The first half of the year 2001 was peppered with denial that there was going to be a recession. The Federal Reserve was on the job lowering interest rates. Americans were going to receive a tax cut. The stock market was simply suffering from a little slowdown in capital spending. But the consumer was still strong. Housing was strong. The excesses of the tech bubble would be washed away, and the market could continue its upward climb. With cash building on the sidelines after a sharp market drop in early April, stocks were prepared for a traditional summer rally.
The rally never came. After a bounce in May, the market has drifted lower through June, July, and August. The bad news: Investors are feeling frustrated and poorer. The good news: A summer rally could have set the market up for disaster when confronted with third quarter earnings which may be the worst of the year. Perhaps this ugly scenario has been avoided. It isn't too late for a burst of optimism that could still push the indexes up, but it looks as though the markets are prepared to face the pre-announcements in September and the earnings reports in October with more realistic expectations.
As the new reality of an actual recession has unfolded, one of the most dismaying aspects has been its uneven effect. The consumer is still spending and the government doesn't want to even call it a recession yet.
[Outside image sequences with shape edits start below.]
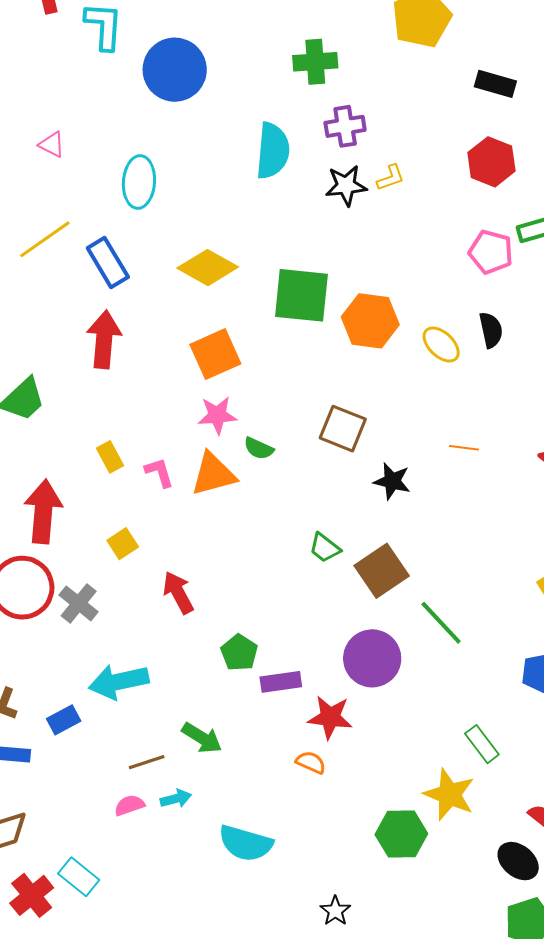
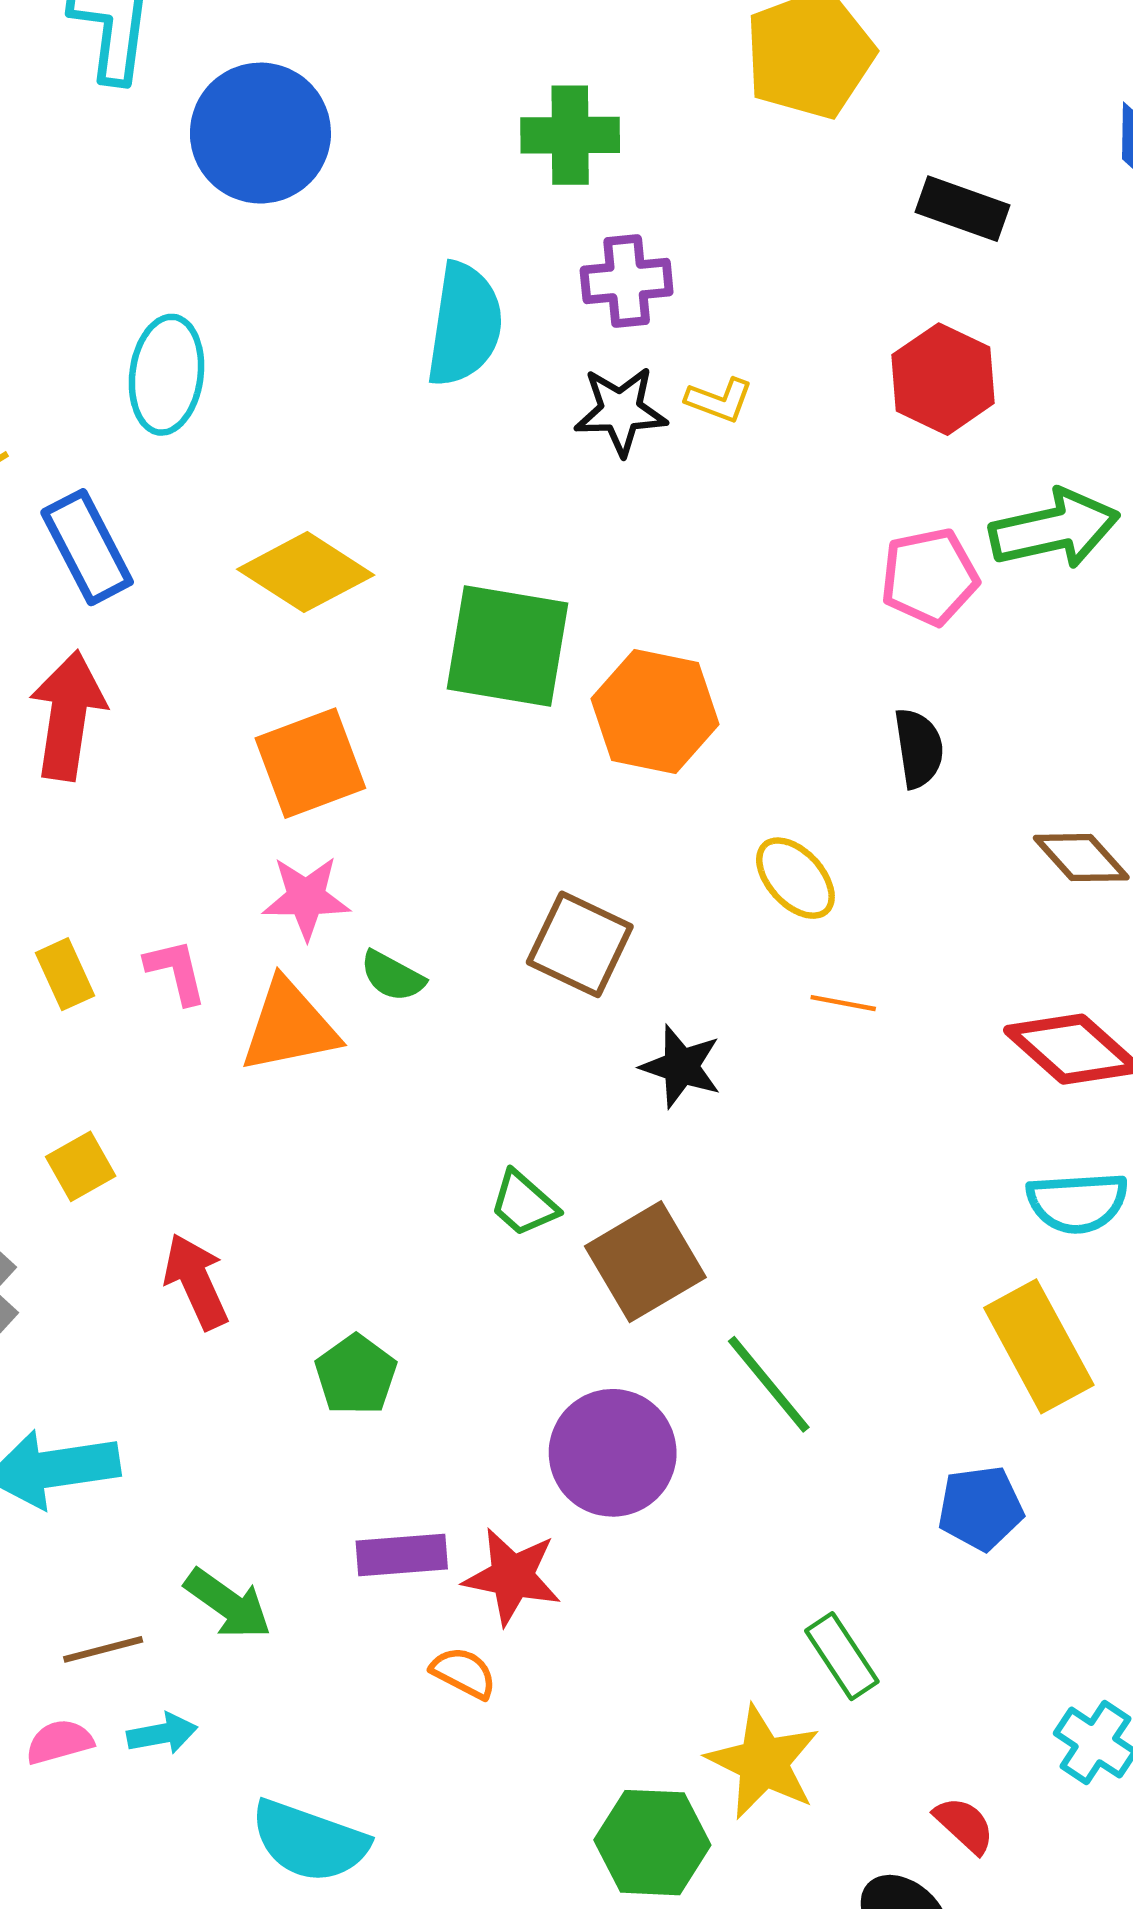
yellow L-shape: (391, 178) -> (719, 400), turned 36
pink pentagon: (491, 252) -> (929, 577), turned -30
yellow ellipse: (441, 344) -> (795, 878), moved
pink L-shape: (159, 472) -> (176, 971), moved
green pentagon: (239, 653) -> (356, 1375), moved
purple rectangle: (281, 682) -> (402, 1555), moved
Government figures do not reveal the real extent of the turnover in employment, and optimists keep pointing to upticks in data here and there. Why couldn't we just have the recession and get it over? Like a child refusing to take its medicine, the agony is going to be stretched out unnecessarily. At the beginning of this year, I was hoping that 2002 would be the start of something better. Now I am having my doubts. I fear that the impact of a full economic slowdown has yet to be felt.
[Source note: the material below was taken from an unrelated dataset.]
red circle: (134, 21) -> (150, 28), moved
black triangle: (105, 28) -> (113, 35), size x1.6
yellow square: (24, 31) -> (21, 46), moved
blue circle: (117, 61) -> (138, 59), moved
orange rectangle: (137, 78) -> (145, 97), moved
A less optimistic stock market will push money from weak hands into strong hands, and the beginnings of a base may then be formed. But the market will not be able to engage in a sustained upward move until earnings improve. It appears that we have more excesses to work off and more debt to liquidate before the economy can really get back on track. It is ironic that most people who were rewarded for the "buy and hold" strategy over the past decade are now frozen in their tracks and giving back years worth of profits. I foresee that we are in a traders market for at least the next six months, and probably longer. Rewards are going to short sellers, hedge funds, and short-swing traders. If you want to pursue the "buy and hold" strategy now, you need to be sitting on a lot of cash, be selectively dollar cost averaging into quality companies, and have a long time horizon. Unfortunately a lot of "buy and hold" investors are still holding stocks at $15 that they bought at $100. One might argue that the time for bold decision making is past, but it is never too late. For those who are still frozen in the headlights of wishful thinking, it is time for a new plan.